***** Supplied records

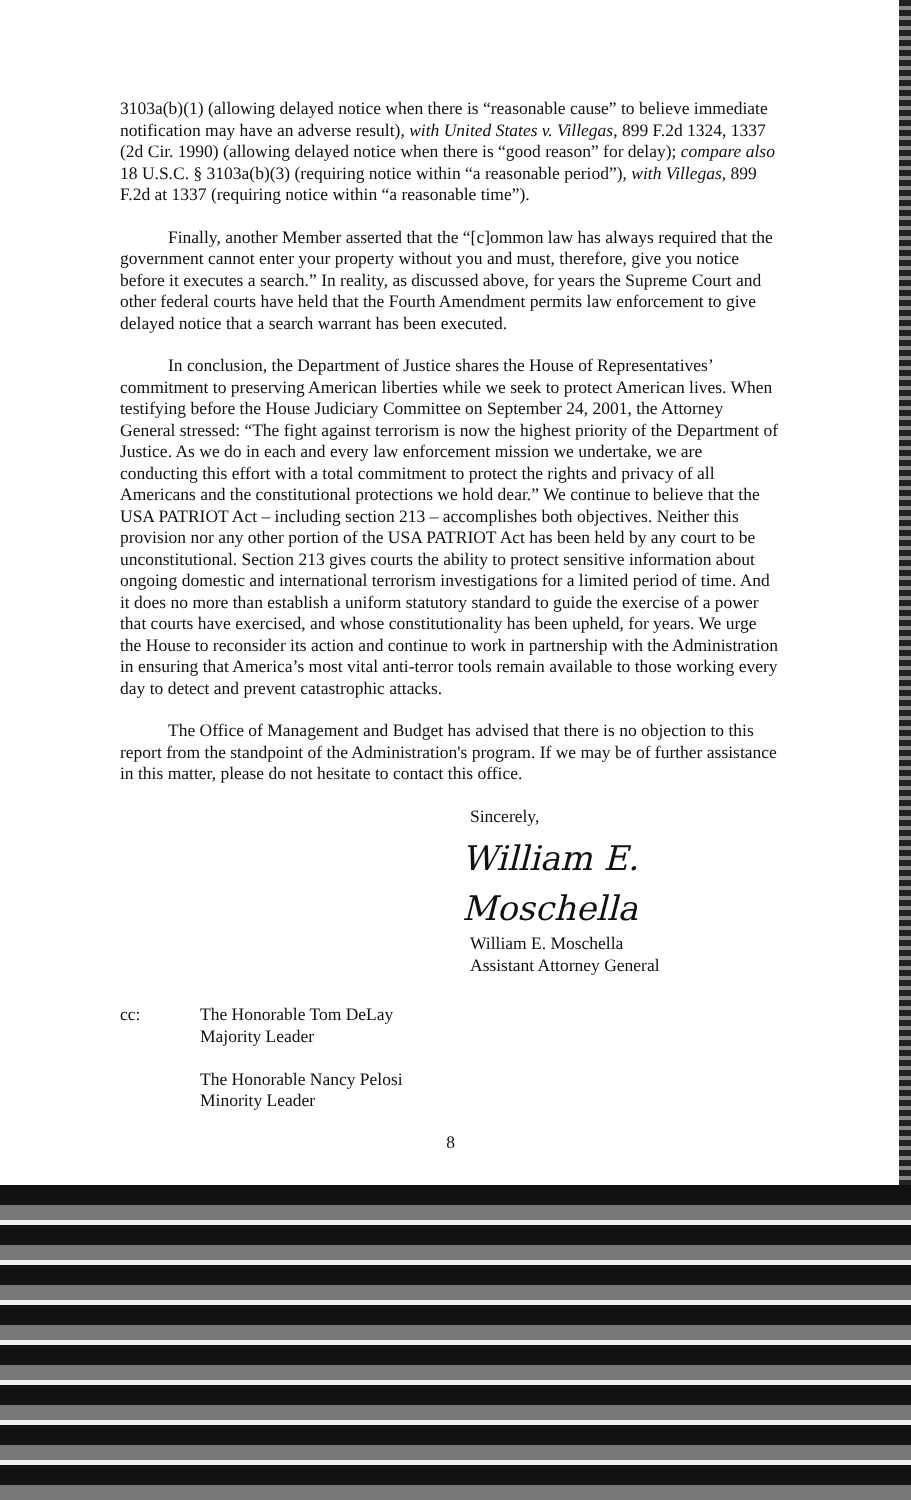3103a(b)(1) (allowing delayed notice when there is “reasonable cause” to believe immediate notification may have an adverse result), with United States v. Villegas, 899 F.2d 1324, 1337 (2d Cir. 1990) (allowing delayed notice when there is “good reason” for delay); compare also 18 U.S.C. § 3103a(b)(3) (requiring notice within “a reasonable period”), with Villegas, 899 F.2d at 1337 (requiring notice within “a reasonable time”).
Finally, another Member asserted that the “[c]ommon law has always required that the government cannot enter your property without you and must, therefore, give you notice before it executes a search.” In reality, as discussed above, for years the Supreme Court and other federal courts have held that the Fourth Amendment permits law enforcement to give delayed notice that a search warrant has been executed.
In conclusion, the Department of Justice shares the House of Representatives’ commitment to preserving American liberties while we seek to protect American lives. When testifying before the House Judiciary Committee on September 24, 2001, the Attorney General stressed: “The fight against terrorism is now the highest priority of the Department of Justice. As we do in each and every law enforcement mission we undertake, we are conducting this effort with a total commitment to protect the rights and privacy of all Americans and the constitutional protections we hold dear.” We continue to believe that the USA PATRIOT Act – including section 213 – accomplishes both objectives. Neither this provision nor any other portion of the USA PATRIOT Act has been held by any court to be unconstitutional. Section 213 gives courts the ability to protect sensitive information about ongoing domestic and international terrorism investigations for a limited period of time. And it does no more than establish a uniform statutory standard to guide the exercise of a power that courts have exercised, and whose constitutionality has been upheld, for years. We urge the House to reconsider its action and continue to work in partnership with the Administration in ensuring that America’s most vital anti-terror tools remain available to those working every day to detect and prevent catastrophic attacks.
The Office of Management and Budget has advised that there is no objection to this report from the standpoint of the Administration's program. If we may be of further assistance in this matter, please do not hesitate to contact this office.
Sincerely,
William E. Moschella
William E. Moschella
Assistant Attorney General
cc: The Honorable Tom DeLay
Majority Leader
The Honorable Nancy Pelosi
Minority Leader
8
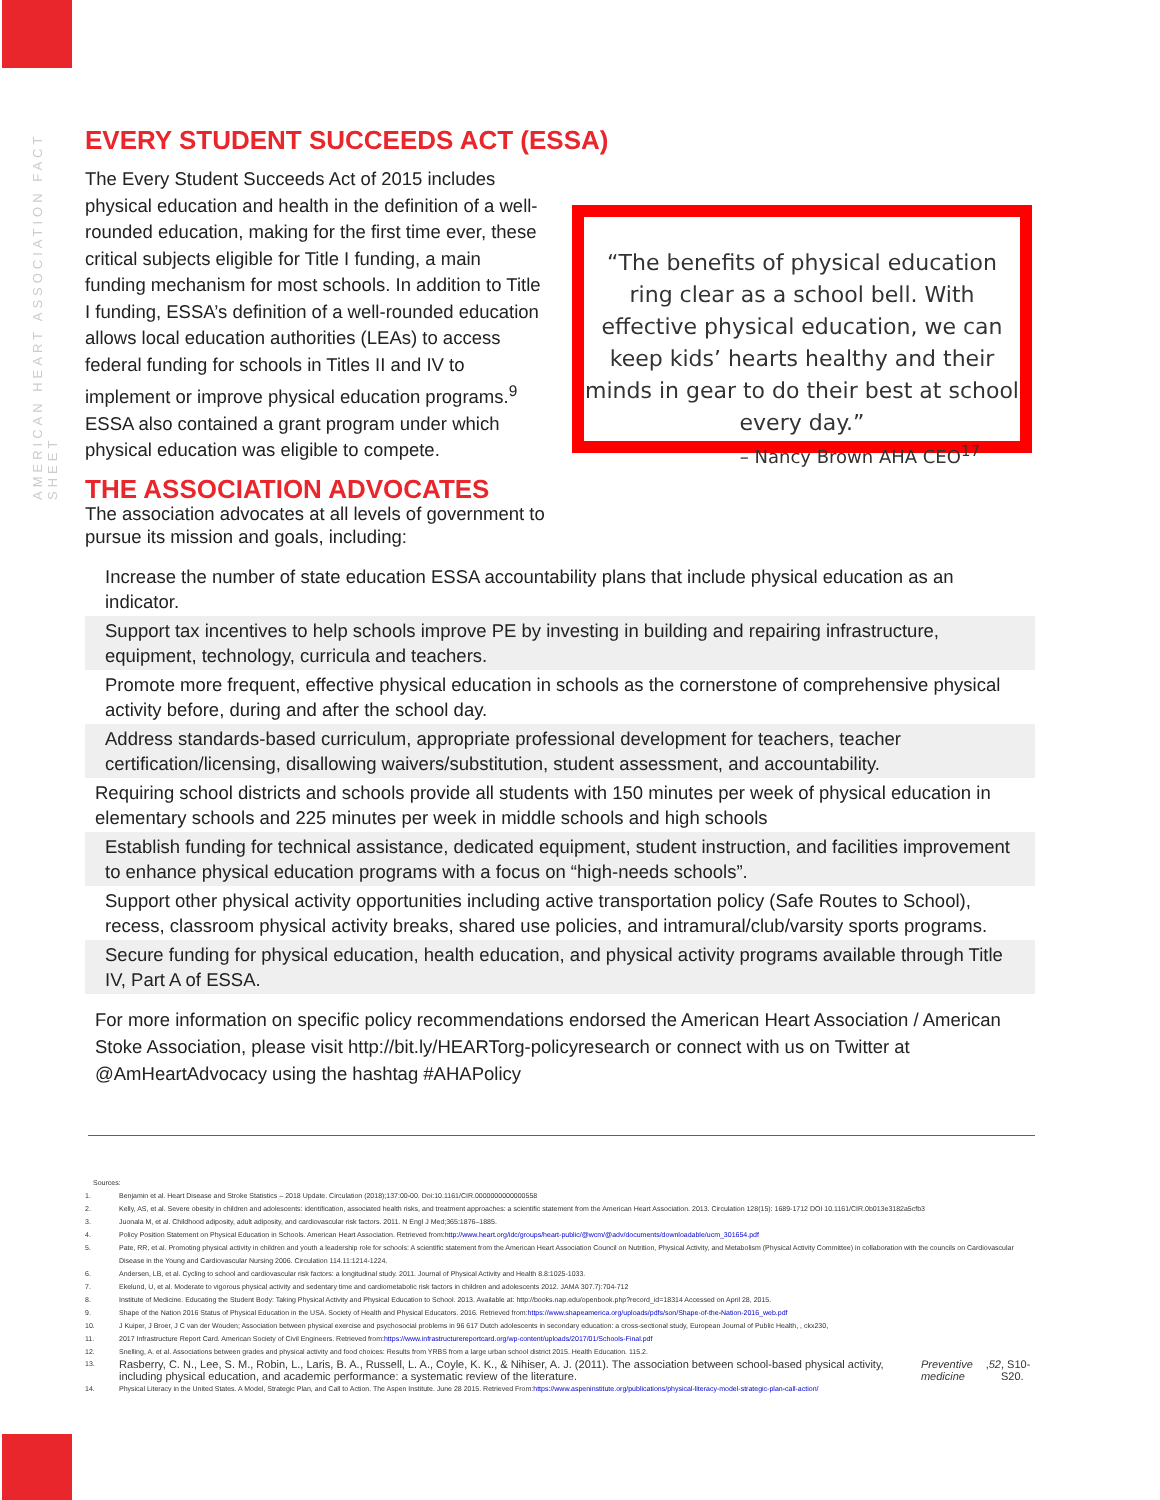AMERICAN HEART ASSOCIATION FACT SHEET
EVERY STUDENT SUCCEEDS ACT (ESSA)
The Every Student Succeeds Act of 2015 includes physical education and health in the definition of a well-rounded education, making for the first time ever, these critical subjects eligible for Title I funding, a main funding mechanism for most schools. In addition to Title I funding, ESSA’s definition of a well-rounded education allows local education authorities (LEAs) to access federal funding for schools in Titles II and IV to implement or improve physical education programs.<sup>9</sup> ESSA also contained a grant program under which physical education was eligible to compete.
THE ASSOCIATION ADVOCATES
The association advocates at all levels of government to pursue its mission and goals, including:
“The benefits of physical education ring clear as a school bell. With effective physical education, we can keep kids’ hearts healthy and their minds in gear to do their best at school every day.”
– Nancy Brown AHA CEO<sup>17</sup>
Increase the number of state education ESSA accountability plans that include physical education as an indicator.
Support tax incentives to help schools improve PE by investing in building and repairing infrastructure, equipment, technology, curricula and teachers.
Promote more frequent, effective physical education in schools as the cornerstone of comprehensive physical activity before, during and after the school day.
Address standards-based curriculum, appropriate professional development for teachers, teacher certification/licensing, disallowing waivers/substitution, student assessment, and accountability.
Requiring school districts and schools provide all students with 150 minutes per week of physical education in elementary schools and 225 minutes per week in middle schools and high schools
Establish funding for technical assistance, dedicated equipment, student instruction, and facilities improvement to enhance physical education programs with a focus on “high-needs schools”.
Support other physical activity opportunities including active transportation policy (Safe Routes to School), recess, classroom physical activity breaks, shared use policies, and intramural/club/varsity sports programs.
Secure funding for physical education, health education, and physical activity programs available through Title IV, Part A of ESSA.
For more information on specific policy recommendations endorsed the American Heart Association / American Stoke Association, please visit http://bit.ly/HEARTorg-policyresearch or connect with us on Twitter at @AmHeartAdvocacy using the hashtag #AHAPolicy
Sources:
1. Benjamin et al. Heart Disease and Stroke Statistics – 2018 Update. Circulation (2018);137:00-00. Doi:10.1161/CIR.0000000000000558
2. Kelly, AS, et al. Severe obesity in children and adolescents: identification, associated health risks, and treatment approaches: a scientific statement from the American Heart Association. 2013. Circulation 128(15): 1689-1712 DOI 10.1161/CIR.0b013e3182a5cfb3
3. Juonala M, et al. Childhood adiposity, adult adiposity, and cardiovascular risk factors. 2011. N Engl J Med;365:1876–1885.
4. Policy Position Statement on Physical Education in Schools. American Heart Association. Retrieved from: http://www.heart.org/idc/groups/heart-public/@wcm/@adv/documents/downloadable/ucm_301654.pdf
5. Pate, RR, et al. Promoting physical activity in children and youth a leadership role for schools: A scientific statement from the American Heart Association Council on Nutrition, Physical Activity, and Metabolism (Physical Activity Committee) in collaboration with the councils on Cardiovascular Disease in the Young and Cardiovascular Nursing 2006. Circulation 114.11:1214-1224.
6. Andersen, LB, et al. Cycling to school and cardiovascular risk factors: a longitudinal study. 2011. Journal of Physical Activity and Health 8.8:1025-1033.
7. Ekelund, U, et al. Moderate to vigorous physical activity and sedentary time and cardiometabolic risk factors in children and adolescents 2012. JAMA 307.7):704-712
8. Institute of Medicine. Educating the Student Body: Taking Physical Activity and Physical Education to School. 2013. Available at: http://books.nap.edu/openbook.php?record_id=18314 Accessed on April 28, 2015.
9. Shape of the Nation 2016 Status of Physical Education in the USA. Society of Health and Physical Educators. 2016. Retrieved from: https://www.shapeamerica.org/uploads/pdfs/son/Shape-of-the-Nation-2016_web.pdf
10. J Kuiper, J Broer, J C van der Wouden; Association between physical exercise and psychosocial problems in 96 617 Dutch adolescents in secondary education: a cross-sectional study, European Journal of Public Health, , ckx230,
11. 2017 Infrastructure Report Card. American Society of Civil Engineers. Retrieved from: https://www.infrastructurereportcard.org/wp-content/uploads/2017/01/Schools-Final.pdf
12. Snelling, A. et al. Associations between grades and physical activity and food choices: Results from YRBS from a large urban school district 2015. Health Education. 115.2.
13. Rasberry, C. N., Lee, S. M., Robin, L., Laris, B. A., Russell, L. A., Coyle, K. K., & Nihiser, A. J. (2011). The association between school-based physical activity, including physical education, and academic performance: a systematic review of the literature. Preventive medicine, 52, S10-S20.
14. Physical Literacy in the United States. A Model, Strategic Plan, and Call to Action. The Aspen Institute. June 28 2015. Retrieved From: https://www.aspeninstitute.org/publications/physical-literacy-model-strategic-plan-call-action/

**********

--- Task goal ---
Copy all records exactly, no images.

--- Task answer ---
3103a(b)(1) (allowing delayed notice when there is “reasonable cause” to believe immediate notification may have an adverse result), with United States v. Villegas, 899 F.2d 1324, 1337 (2d Cir. 1990) (allowing delayed notice when there is “good reason” for delay); compare also 18 U.S.C. § 3103a(b)(3) (requiring notice within “a reasonable period”), with Villegas, 899 F.2d at 1337 (requiring notice within “a reasonable time”).
Finally, another Member asserted that the “[c]ommon law has always required that the government cannot enter your property without you and must, therefore, give you notice before it executes a search.” In reality, as discussed above, for years the Supreme Court and other federal courts have held that the Fourth Amendment permits law enforcement to give delayed notice that a search warrant has been executed.
In conclusion, the Department of Justice shares the House of Representatives’ commitment to preserving American liberties while we seek to protect American lives. When testifying before the House Judiciary Committee on September 24, 2001, the Attorney General stressed: “The fight against terrorism is now the highest priority of the Department of Justice. As we do in each and every law enforcement mission we undertake, we are conducting this effort with a total commitment to protect the rights and privacy of all Americans and the constitutional protections we hold dear.” We continue to believe that the USA PATRIOT Act – including section 213 – accomplishes both objectives. Neither this provision nor any other portion of the USA PATRIOT Act has been held by any court to be unconstitutional. Section 213 gives courts the ability to protect sensitive information about ongoing domestic and international terrorism investigations for a limited period of time. And it does no more than establish a uniform statutory standard to guide the exercise of a power that courts have exercised, and whose constitutionality has been upheld, for years. We urge the House to reconsider its action and continue to work in partnership with the Administration in ensuring that America’s most vital anti-terror tools remain available to those working every day to detect and prevent catastrophic attacks.
The Office of Management and Budget has advised that there is no objection to this report from the standpoint of the Administration's program. If we may be of further assistance in this matter, please do not hesitate to contact this office.
Sincerely,
William E. Moschella
William E. Moschella
Assistant Attorney General
cc: The Honorable Tom DeLay
Majority Leader
The Honorable Nancy Pelosi
Minority Leader
8
AMERICAN HEART ASSOCIATION FACT SHEET
EVERY STUDENT SUCCEEDS ACT (ESSA)
The Every Student Succeeds Act of 2015 includes physical education and health in the definition of a well-rounded education, making for the first time ever, these critical subjects eligible for Title I funding, a main funding mechanism for most schools. In addition to Title I funding, ESSA’s definition of a well-rounded education allows local education authorities (LEAs) to access federal funding for schools in Titles II and IV to implement or improve physical education programs.<sup>9</sup> ESSA also contained a grant program under which physical education was eligible to compete.
THE ASSOCIATION ADVOCATES
The association advocates at all levels of government to pursue its mission and goals, including:
“The benefits of physical education ring clear as a school bell. With effective physical education, we can keep kids’ hearts healthy and their minds in gear to do their best at school every day.”
– Nancy Brown AHA CEO<sup>17</sup>
Increase the number of state education ESSA accountability plans that include physical education as an indicator.
Support tax incentives to help schools improve PE by investing in building and repairing infrastructure, equipment, technology, curricula and teachers.
Promote more frequent, effective physical education in schools as the cornerstone of comprehensive physical activity before, during and after the school day.
Address standards-based curriculum, appropriate professional development for teachers, teacher certification/licensing, disallowing waivers/substitution, student assessment, and accountability.
Requiring school districts and schools provide all students with 150 minutes per week of physical education in elementary schools and 225 minutes per week in middle schools and high schools
Establish funding for technical assistance, dedicated equipment, student instruction, and facilities improvement to enhance physical education programs with a focus on “high-needs schools”.
Support other physical activity opportunities including active transportation policy (Safe Routes to School), recess, classroom physical activity breaks, shared use policies, and intramural/club/varsity sports programs.
Secure funding for physical education, health education, and physical activity programs available through Title IV, Part A of ESSA.
For more information on specific policy recommendations endorsed the American Heart Association / American Stoke Association, please visit http://bit.ly/HEARTorg-policyresearch or connect with us on Twitter at @AmHeartAdvocacy using the hashtag #AHAPolicy
Sources:
1. Benjamin et al. Heart Disease and Stroke Statistics – 2018 Update. Circulation (2018);137:00-00. Doi:10.1161/CIR.0000000000000558
2. Kelly, AS, et al. Severe obesity in children and adolescents: identification, associated health risks, and treatment approaches: a scientific statement from the American Heart Association. 2013. Circulation 128(15): 1689-1712 DOI 10.1161/CIR.0b013e3182a5cfb3
3. Juonala M, et al. Childhood adiposity, adult adiposity, and cardiovascular risk factors. 2011. N Engl J Med;365:1876–1885.
4. Policy Position Statement on Physical Education in Schools. American Heart Association. Retrieved from: http://www.heart.org/idc/groups/heart-public/@wcm/@adv/documents/downloadable/ucm_301654.pdf
5. Pate, RR, et al. Promoting physical activity in children and youth a leadership role for schools: A scientific statement from the American Heart Association Council on Nutrition, Physical Activity, and Metabolism (Physical Activity Committee) in collaboration with the councils on Cardiovascular Disease in the Young and Cardiovascular Nursing 2006. Circulation 114.11:1214-1224.
6. Andersen, LB, et al. Cycling to school and cardiovascular risk factors: a longitudinal study. 2011. Journal of Physical Activity and Health 8.8:1025-1033.
7. Ekelund, U, et al. Moderate to vigorous physical activity and sedentary time and cardiometabolic risk factors in children and adolescents 2012. JAMA 307.7):704-712
8. Institute of Medicine. Educating the Student Body: Taking Physical Activity and Physical Education to School. 2013. Available at: http://books.nap.edu/openbook.php?record_id=18314 Accessed on April 28, 2015.
9. Shape of the Nation 2016 Status of Physical Education in the USA. Society of Health and Physical Educators. 2016. Retrieved from: https://www.shapeamerica.org/uploads/pdfs/son/Shape-of-the-Nation-2016_web.pdf
10. J Kuiper, J Broer, J C van der Wouden; Association between physical exercise and psychosocial problems in 96 617 Dutch adolescents in secondary education: a cross-sectional study, European Journal of Public Health, , ckx230,
11. 2017 Infrastructure Report Card. American Society of Civil Engineers. Retrieved from: https://www.infrastructurereportcard.org/wp-content/uploads/2017/01/Schools-Final.pdf
12. Snelling, A. et al. Associations between grades and physical activity and food choices: Results from YRBS from a large urban school district 2015. Health Education. 115.2.
13. Rasberry, C. N., Lee, S. M., Robin, L., Laris, B. A., Russell, L. A., Coyle, K. K., & Nihiser, A. J. (2011). The association between school-based physical activity, including physical education, and academic performance: a systematic review of the literature. Preventive medicine, 52, S10-S20.
14. Physical Literacy in the United States. A Model, Strategic Plan, and Call to Action. The Aspen Institute. June 28 2015. Retrieved From: https://www.aspeninstitute.org/publications/physical-literacy-model-strategic-plan-call-action/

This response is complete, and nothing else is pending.